I have long been a union man. Before I attended college I worked in an Overhead Door factory and was part of the union. When I was in graduate school I was part of the union. When I started teaching I became part of the union. Thanks to the union I had great health care, great dental care, and great vision care. What I didn't have, however, was a union that backed me in the face of arbitrary corporate (a category I put educational institutions in) malfeasance, manipulation, and bullying.
In the 1990s I was hired by CETL, The Centre for Education, Teaching, and Learning, to teach courses in a new programme they had developed, Project Renaissance, at good old SUNY Albany. Project Renaissance was established to provide students with an the Oxbridge living and learning interdisciplinary experience. The interdisciplinary subject at the heart of Project Renaissance the year I was hired was to be the exploration of questions relating to identity. When the posh toff faculty in the programme couldn't agree on how to approach the issue of identity, however, they split into two groups. Apparently university teachers are as sectarian as Christianity and Marxism. Unfortunately, the group I was placed in without any input from me wasn't my cuppa. My perception was that Project Renaissance should be small scale, almost tutorial, and innovative programme. The posh powers that be, however, envisioned large scale lectures of more than one hundred students supplemented by small scale discussion groups of twenty or so taught by me and other members of the lumpen faculty. My group, from my perspective, was hardly innovative in approach. What they wanted to do seemed to me to be essentially a rerun of World History courses that were already taught on campus. When I made my feelings about my Project Renaissance known to the dictatorship at CETL and when I drew up a syllabus that I felt took the interdisciplinary nature of the programme seriously and which included a section on gay and lesbian identity I was canned. I was then shuffled into menial computer work and eventually canned halfway through the school year. CETL's elite claimed they had no monies to keep me on. I soon discovered communications, however, that showed that CETL's toffs wanted to use the monies that funded me for other purposes that didn't involve me.

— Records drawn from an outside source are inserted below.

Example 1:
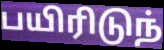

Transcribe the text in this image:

பயிரிடுந்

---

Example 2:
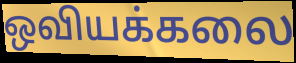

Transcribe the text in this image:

ஒவியக்கலை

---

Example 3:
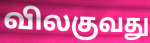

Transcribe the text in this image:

விலகுவது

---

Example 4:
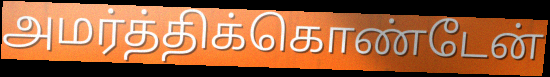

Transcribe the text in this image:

அமர்த்திக்கொண்டேன்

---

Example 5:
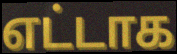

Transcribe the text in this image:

எட்டாக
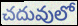
చదువులో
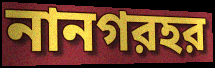
নানগরহর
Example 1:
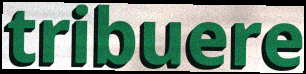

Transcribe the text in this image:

tribuere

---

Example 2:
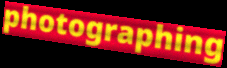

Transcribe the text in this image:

photographing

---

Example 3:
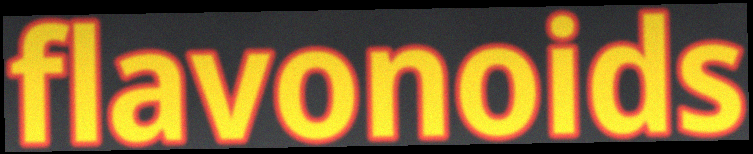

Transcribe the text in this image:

flavonoids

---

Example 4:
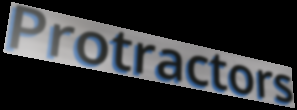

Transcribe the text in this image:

Protractors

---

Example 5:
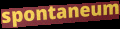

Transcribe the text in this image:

spontaneum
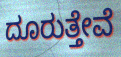
ದೂರುತ್ತೇವೆ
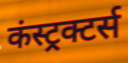
कंस्ट्रक्टर्स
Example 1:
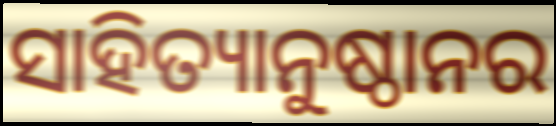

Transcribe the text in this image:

ସାହିତ୍ୟାନୁଷ୍ଠାନର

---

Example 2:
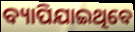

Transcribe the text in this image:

ବ୍ୟାପିଯାଇଥିବେ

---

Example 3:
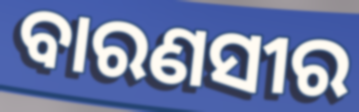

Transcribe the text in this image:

ବାରଣସୀର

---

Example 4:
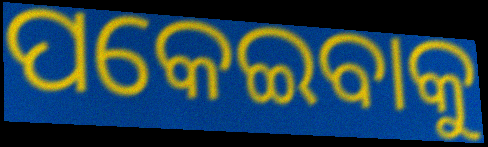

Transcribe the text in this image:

ପକେଇବାକୁ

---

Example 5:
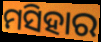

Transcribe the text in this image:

ମସିହାର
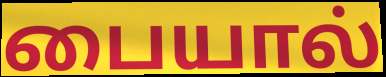
பையால்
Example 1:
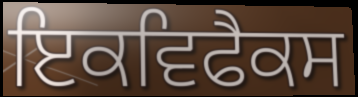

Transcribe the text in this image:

ਇਕਵਿਫੈਕਸ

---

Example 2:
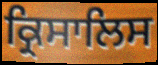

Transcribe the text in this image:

ਕ੍ਰਿਸਾਲਿਸ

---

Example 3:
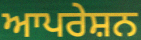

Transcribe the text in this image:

ਆਪਰੇਸ਼ਨ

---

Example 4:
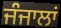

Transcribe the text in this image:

ਜੰਜਾਲਾਂ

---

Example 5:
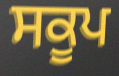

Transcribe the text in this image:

ਸਕੂਪ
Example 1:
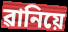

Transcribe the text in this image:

ৱানিয়ে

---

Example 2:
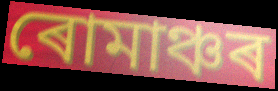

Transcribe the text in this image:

ৰোমাঞ্চৰ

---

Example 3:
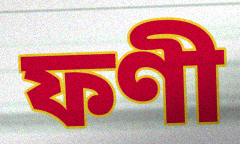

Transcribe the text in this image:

ফণী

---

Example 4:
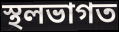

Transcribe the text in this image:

স্থলভাগত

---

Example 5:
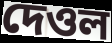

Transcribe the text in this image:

দেওল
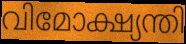
വിമോക്ഷ്യന്തി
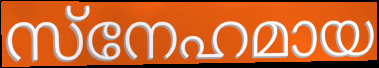
സ്നേഹമായ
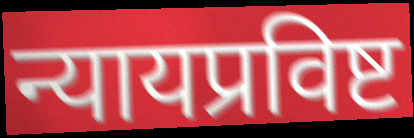
न्यायप्रविष्ट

Angry at my arbitrary monarchical like treatment by CETL's powers I went to the graduate student union of which I was a member for justice. My union representative--he who shall remain unnamed--I don't recall his name anyway--didn't do much to obtain justice for me even after I showed him the incriminating communications written by CETL's empress. He talked to CETL's princess about taking me back but only halfheartedly. So much for union solidarity and the union quest for justice for the working class. So much for union power.

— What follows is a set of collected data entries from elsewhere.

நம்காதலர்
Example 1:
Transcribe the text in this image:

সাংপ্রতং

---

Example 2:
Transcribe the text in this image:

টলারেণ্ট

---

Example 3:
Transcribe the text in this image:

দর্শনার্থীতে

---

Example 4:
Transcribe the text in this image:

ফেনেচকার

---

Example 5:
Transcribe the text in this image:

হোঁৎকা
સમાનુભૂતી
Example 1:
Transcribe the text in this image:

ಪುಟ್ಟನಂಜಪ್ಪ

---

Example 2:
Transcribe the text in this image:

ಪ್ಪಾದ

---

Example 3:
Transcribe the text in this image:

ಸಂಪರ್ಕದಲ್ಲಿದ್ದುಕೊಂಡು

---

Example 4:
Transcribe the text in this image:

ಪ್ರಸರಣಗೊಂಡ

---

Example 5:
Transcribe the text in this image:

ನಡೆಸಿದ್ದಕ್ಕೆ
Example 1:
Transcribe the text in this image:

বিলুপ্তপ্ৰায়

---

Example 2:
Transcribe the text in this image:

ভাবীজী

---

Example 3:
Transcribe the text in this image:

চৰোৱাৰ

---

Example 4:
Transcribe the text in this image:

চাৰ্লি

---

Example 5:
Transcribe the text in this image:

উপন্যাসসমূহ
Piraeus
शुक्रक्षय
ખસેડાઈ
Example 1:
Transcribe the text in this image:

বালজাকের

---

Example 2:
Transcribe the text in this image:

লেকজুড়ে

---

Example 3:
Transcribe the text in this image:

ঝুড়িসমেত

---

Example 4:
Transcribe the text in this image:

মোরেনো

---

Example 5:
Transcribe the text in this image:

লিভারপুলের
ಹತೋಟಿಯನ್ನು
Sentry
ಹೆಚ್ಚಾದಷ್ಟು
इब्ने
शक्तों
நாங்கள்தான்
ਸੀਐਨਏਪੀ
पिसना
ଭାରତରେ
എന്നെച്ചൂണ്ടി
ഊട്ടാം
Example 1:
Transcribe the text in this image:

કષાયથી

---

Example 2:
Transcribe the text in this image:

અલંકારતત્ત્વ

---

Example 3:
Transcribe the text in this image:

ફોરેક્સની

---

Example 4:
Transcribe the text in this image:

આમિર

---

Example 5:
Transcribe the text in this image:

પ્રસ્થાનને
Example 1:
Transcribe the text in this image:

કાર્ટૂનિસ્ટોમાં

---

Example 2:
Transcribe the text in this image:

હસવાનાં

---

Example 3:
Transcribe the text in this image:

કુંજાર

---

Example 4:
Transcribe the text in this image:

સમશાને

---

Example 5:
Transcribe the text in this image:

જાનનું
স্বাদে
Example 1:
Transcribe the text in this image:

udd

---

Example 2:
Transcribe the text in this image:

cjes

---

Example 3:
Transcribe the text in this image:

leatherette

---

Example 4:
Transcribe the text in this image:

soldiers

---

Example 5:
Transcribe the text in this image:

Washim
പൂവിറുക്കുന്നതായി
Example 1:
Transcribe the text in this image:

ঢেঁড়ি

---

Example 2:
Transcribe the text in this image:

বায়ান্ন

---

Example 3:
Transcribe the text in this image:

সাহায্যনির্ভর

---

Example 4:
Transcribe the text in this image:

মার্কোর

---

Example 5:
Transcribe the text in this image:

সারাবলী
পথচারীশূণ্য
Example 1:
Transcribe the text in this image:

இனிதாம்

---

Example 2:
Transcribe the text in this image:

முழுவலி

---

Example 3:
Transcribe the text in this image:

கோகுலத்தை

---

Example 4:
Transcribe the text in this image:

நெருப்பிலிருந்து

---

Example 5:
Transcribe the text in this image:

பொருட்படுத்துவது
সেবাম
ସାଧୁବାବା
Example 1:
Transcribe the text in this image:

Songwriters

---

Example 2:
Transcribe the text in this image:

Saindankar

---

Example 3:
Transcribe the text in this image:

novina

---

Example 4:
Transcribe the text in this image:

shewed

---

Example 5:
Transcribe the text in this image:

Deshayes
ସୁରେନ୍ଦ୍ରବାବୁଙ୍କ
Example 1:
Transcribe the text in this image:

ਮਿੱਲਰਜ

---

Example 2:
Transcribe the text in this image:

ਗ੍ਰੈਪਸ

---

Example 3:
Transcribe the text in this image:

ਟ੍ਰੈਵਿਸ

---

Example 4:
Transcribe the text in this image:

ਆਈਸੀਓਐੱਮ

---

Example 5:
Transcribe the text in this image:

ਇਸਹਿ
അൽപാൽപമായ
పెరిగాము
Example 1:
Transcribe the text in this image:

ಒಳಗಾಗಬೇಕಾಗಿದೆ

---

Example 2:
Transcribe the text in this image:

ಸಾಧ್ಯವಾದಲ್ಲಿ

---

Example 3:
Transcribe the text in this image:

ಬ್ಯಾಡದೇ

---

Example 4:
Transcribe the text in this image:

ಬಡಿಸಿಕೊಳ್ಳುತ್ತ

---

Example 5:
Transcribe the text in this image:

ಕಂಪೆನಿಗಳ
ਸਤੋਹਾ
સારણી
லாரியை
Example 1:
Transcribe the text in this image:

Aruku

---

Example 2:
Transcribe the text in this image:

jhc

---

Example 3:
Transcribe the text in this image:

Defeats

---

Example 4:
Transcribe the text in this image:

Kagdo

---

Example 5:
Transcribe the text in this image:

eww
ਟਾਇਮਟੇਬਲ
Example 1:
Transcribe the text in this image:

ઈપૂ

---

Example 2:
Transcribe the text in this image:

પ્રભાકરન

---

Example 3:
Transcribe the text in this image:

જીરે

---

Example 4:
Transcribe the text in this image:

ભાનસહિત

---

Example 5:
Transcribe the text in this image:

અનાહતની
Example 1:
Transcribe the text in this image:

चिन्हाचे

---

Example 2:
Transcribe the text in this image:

My experience with arbitrary bosses and limited union representation didn't end with the CETL affair. As an adjunct I have seen again and again the limited interest of the union when it comes to seeking justice for adjuncts. Yes the union has helped adjuncts in the SUNY system get health care. Yes it has included adjuncts in its negotiations with SUNY's corporate bosses. But the union, the UUP, the United University Professions, hasn't helped adjuncts get a fair wage--SUNY Oneonta, for instance, pays a paltry $2500 dollars a class to adjuncts, the same wage level before union and management negotiations last year, a wage even worse than that at Walmart when the time involved in teaching is taken into account. Can I get an amen for academic liberalism. Additionally, the union hasn't really established rules and regulations as to how adjuncts can be hired and fired. From my experience the hiring and firing of adjuncts revolves basically around that same old same old, networks of relationship.

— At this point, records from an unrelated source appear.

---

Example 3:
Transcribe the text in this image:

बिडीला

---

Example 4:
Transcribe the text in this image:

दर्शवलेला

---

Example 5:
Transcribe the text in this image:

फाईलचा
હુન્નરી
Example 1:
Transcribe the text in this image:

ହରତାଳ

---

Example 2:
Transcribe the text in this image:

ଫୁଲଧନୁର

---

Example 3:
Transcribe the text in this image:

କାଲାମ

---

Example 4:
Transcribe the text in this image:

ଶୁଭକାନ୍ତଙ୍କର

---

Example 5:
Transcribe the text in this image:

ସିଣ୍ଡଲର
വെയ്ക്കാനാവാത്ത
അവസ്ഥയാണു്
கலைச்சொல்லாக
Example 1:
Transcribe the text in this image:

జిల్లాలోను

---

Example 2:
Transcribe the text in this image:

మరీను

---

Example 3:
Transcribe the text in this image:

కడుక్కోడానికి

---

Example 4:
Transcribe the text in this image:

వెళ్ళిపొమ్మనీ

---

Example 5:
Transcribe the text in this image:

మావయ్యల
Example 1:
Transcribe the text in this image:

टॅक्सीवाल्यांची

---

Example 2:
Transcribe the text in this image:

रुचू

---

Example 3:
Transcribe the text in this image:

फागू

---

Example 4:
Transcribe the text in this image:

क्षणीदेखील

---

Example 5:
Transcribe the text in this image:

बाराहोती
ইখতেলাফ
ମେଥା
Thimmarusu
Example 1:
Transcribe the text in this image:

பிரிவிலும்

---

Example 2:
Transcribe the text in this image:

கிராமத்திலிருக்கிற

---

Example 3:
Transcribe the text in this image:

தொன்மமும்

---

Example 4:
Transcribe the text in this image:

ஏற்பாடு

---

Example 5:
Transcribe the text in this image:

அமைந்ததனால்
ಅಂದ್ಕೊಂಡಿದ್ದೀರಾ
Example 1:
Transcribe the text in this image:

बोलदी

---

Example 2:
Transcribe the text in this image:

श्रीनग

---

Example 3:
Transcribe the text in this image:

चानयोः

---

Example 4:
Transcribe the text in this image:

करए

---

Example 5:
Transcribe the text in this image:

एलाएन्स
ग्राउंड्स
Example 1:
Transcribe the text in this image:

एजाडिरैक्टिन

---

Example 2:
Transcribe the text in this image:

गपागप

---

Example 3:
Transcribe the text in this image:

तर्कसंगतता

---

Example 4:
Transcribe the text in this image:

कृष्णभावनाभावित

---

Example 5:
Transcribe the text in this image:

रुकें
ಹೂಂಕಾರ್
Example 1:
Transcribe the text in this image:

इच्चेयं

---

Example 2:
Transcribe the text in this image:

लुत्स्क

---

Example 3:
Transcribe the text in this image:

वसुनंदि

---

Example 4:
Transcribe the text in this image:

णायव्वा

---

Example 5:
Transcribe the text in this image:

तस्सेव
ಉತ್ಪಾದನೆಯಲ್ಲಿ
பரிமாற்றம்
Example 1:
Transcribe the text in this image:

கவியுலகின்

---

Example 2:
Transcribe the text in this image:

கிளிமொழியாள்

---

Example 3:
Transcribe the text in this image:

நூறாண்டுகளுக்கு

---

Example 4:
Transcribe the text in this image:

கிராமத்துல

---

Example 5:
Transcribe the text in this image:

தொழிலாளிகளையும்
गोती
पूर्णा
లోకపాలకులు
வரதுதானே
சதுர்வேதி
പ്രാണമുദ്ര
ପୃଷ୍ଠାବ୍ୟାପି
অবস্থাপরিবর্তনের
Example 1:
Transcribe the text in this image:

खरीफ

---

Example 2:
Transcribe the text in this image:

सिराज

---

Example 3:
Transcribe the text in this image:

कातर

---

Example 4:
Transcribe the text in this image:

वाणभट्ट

So while I am part of the union, I am part of the union in which union leadership seems to have more in common with corporate toffs than with the lumpen adjunctitariat, I am part of a union which seems to know that there are limits to union power or has grown cynical about union representation in the belly of the corporate beast. Perhaps a separate union that represents only adjuncts is the solution to the fact that full time faculty unions like the UUP only represent powerless adjunct cogs in the machine lumpen proletariat in the ivory tower up to a point. There is one thing I do know. The UUP is certainly not the solution to the low pay and overwork of the lumpen adjunctitariat in the academy.